I like to think of the Bible as God's letter to us. In it, He reveals His character, His creative power, His love for His people, and His plans and purposes for their future. In places, the perceptive reader can almost catch the scent of His perfume. Elsewhere, divine tears surely stain the pages. The narrative is rich and full. The Author did not mince His words to capture some market. Rather, He reveals His heart to capture ours.
Then why, upon completion of the Hebrew Bible, does the reader have the sense that the story is not finished? No doubt, because we are left to ponder prophecies unfulfilled: regarding the Messiah, and regarding the redemption and restoration of Israel.
Is it not true that the writer of a letter has the right to add a postscript? or even to follow up with a subsequent letter to keep the reader up to date as events unfold?
It puzzles me, then, that some are so violently opposed to considering a volume that claims to be the continuation of God's letter. Yes, I am aware of the warning: "Every word of God is pure, He is a shield unto them that put their trust in Him. Add thou not unto His words, lest He reprove thee, and thou be found a liar." [Proverbs 30:5,6] This prohibition is against counterfeit scriptures, letters written in God's name, but without His authorization or signature. There is no shortage of such so-called holy writings, which are false. They are the work of the Deceiver, who is a liar and the father of lies. But, there is nothing in this passage that forbids God from adding pure words to pure. If He were to do so, we would expect His new words to flow from the former. Their purpose would not be to change or correct, but rather to complete the message already transmitted.
The Torah was given to us by God through Moses. It was God's Word to His people: complete in itself, to be kept in the heart, taught to the children, and lived out in every area of our earthly walk. Yet, the Lord told Moses that there would be revelation beyond his writings: "I will raise them up a Prophet from among their brethren, like unto thee, and will put My Words in his mouth, and he shall speak unto them all that I shall command him." [Deuteronomy 18:18] Moses, the Law giver, would be followed by a greater Prophet bringing God's Word to His people.
In the passage from Proverbs referred to previously, God raises some questions. Don't you suppose He intended to answer them? "Who hath ascended up into Heaven, or descended? Who hath gathered the wind in His fists? Who hath bound the waters in a garment? Who hath established all the ends of the earth? What is His Name, and what is His Son's Name, if thou canst tell?" [Proverbs 30:4]
In a later volume, we read this reply: "No man hath ascended up to Heaven, but he that came down from Heaven, even the son of man which is in Heaven." "No man hath seen God at any time, the only begotten son, which is in the bosom of the Father, he hath declared Him." [John 3:13; 1:18] This is the subject matter of the New Covenant (often referred to as the New Testament), from which these lines were quoted.

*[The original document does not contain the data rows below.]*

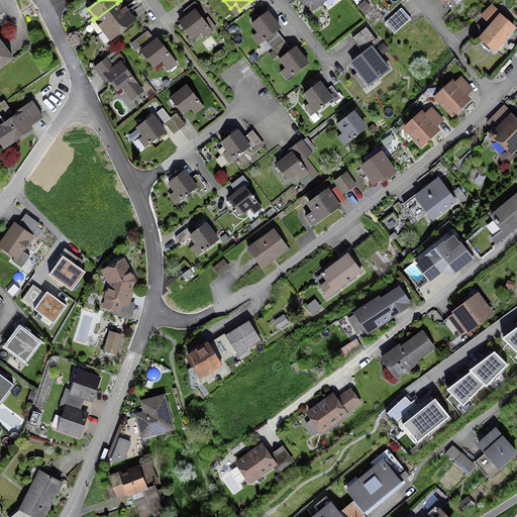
[(304,0),(312,10),(324,0),(304,0)]
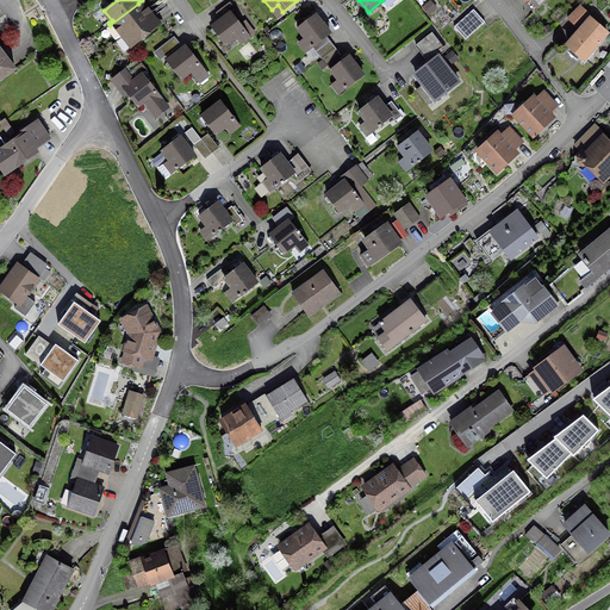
[(234,10),(229,2),(215,13),(221,20),(211,27),(225,45),(243,31),(229,13),(234,10)]
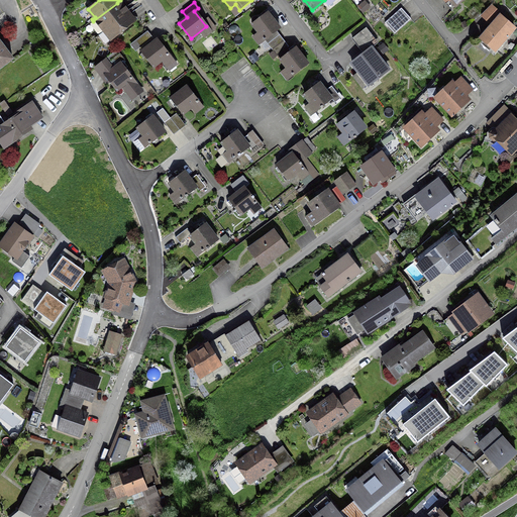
[(122,9),(117,3),(93,21),(94,22),(97,20),(103,28),(101,30),(101,31),(125,13),(129,9),(126,6),(122,9)]
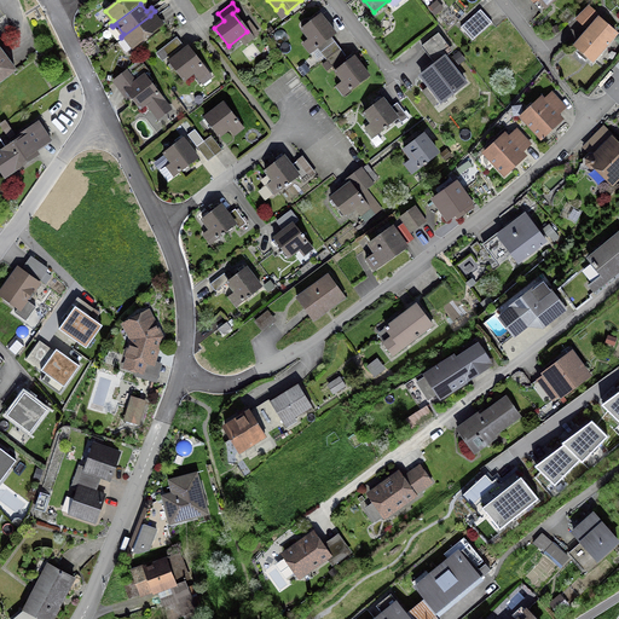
[(492,22),(480,10),(462,27),(474,39),(492,22)]
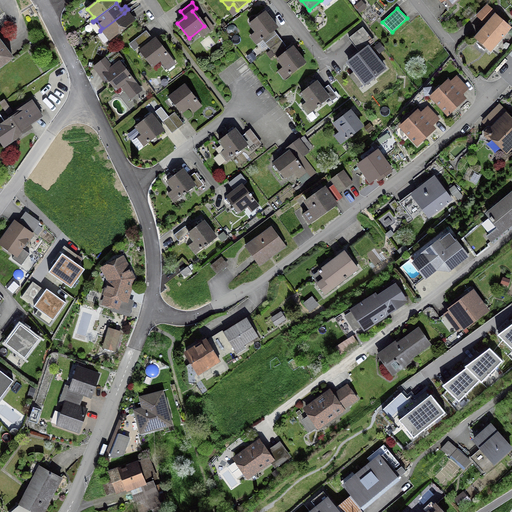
[(128,9),(124,13),(100,31),(101,32),(104,30),(110,39),(131,23),(126,16),(130,13),(128,9)]
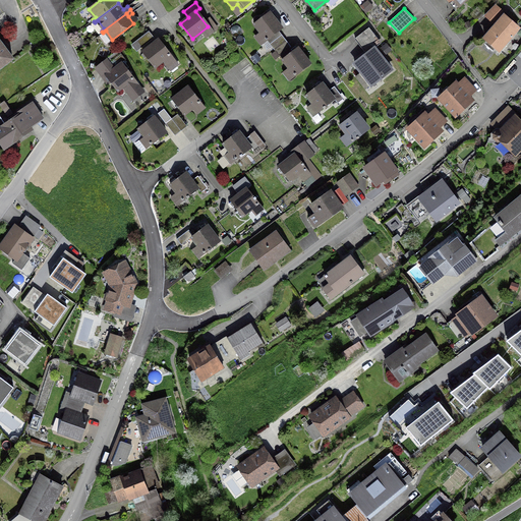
[(276,33),(281,29),(269,12),(253,24),(259,33),(254,37),(259,44),(265,40),(266,41),(276,33)]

But, you say, we have no need for any new covenant. Sinai's law still stands.
True, the Law cannot be broken. Yet, to the Torah, which also prohibits unauthorized additions [Deuteronomy 12:32], God added the Psalms and the Prophets. They spoke in harmony with, and passed the tests required by the Law [Deut. 13:1-5].
Listen to the words of one of them: "Behold, the days come, saith the Lord, that I will make a new covenant with the house of Israel and with the house of Judah: not according to the covenant that I made with their fathers in the day that I took them by the hand to bring them out of the land of Egypt; which my covenant they brake, although I was an husband unto them, saith the Lord: But this shall be the covenant that I will make with the house of Israel; After those days, saith the Lord, I will put my law in their inward parts, and write it in their hearts; and will be their God, and they shall be my people. And they shall teach no more every man his neighbor, and every man his brother, saying, Know the Lord; for they shall all know me from the least of them unto the greatest of them, saith the Lord; for I will forgive their iniquity, and I will remember their sin no more." [Jeremiah 31:31-34]
It was to this, that Yeshua made reference, at his last Seder before his sacrifice for sin. "This cup," he said, "is the New Covenant in my blood, which is shed for you." [Luke 22:20]
Was what he initiated that day new in the sense of being a departure from God's original intent? Or, was it, rather, the next phase of His plan foretold? David recorded the sound of the son's voice: "Then said I, Lo, I come, in the volume of the book it is written of me, I delight to do thy will O my God, yea thy law is within my heart." [Psalm 40:7,8]
His voice has not changed in the later volume. Listen: "Think not that I am come to destroy the law or the prophets: I am not come to destroy, but to fulfill." [Matthew 5:17]
When God fulfills a promise, will He keep secret the news?
You really ought to read the rest of the story.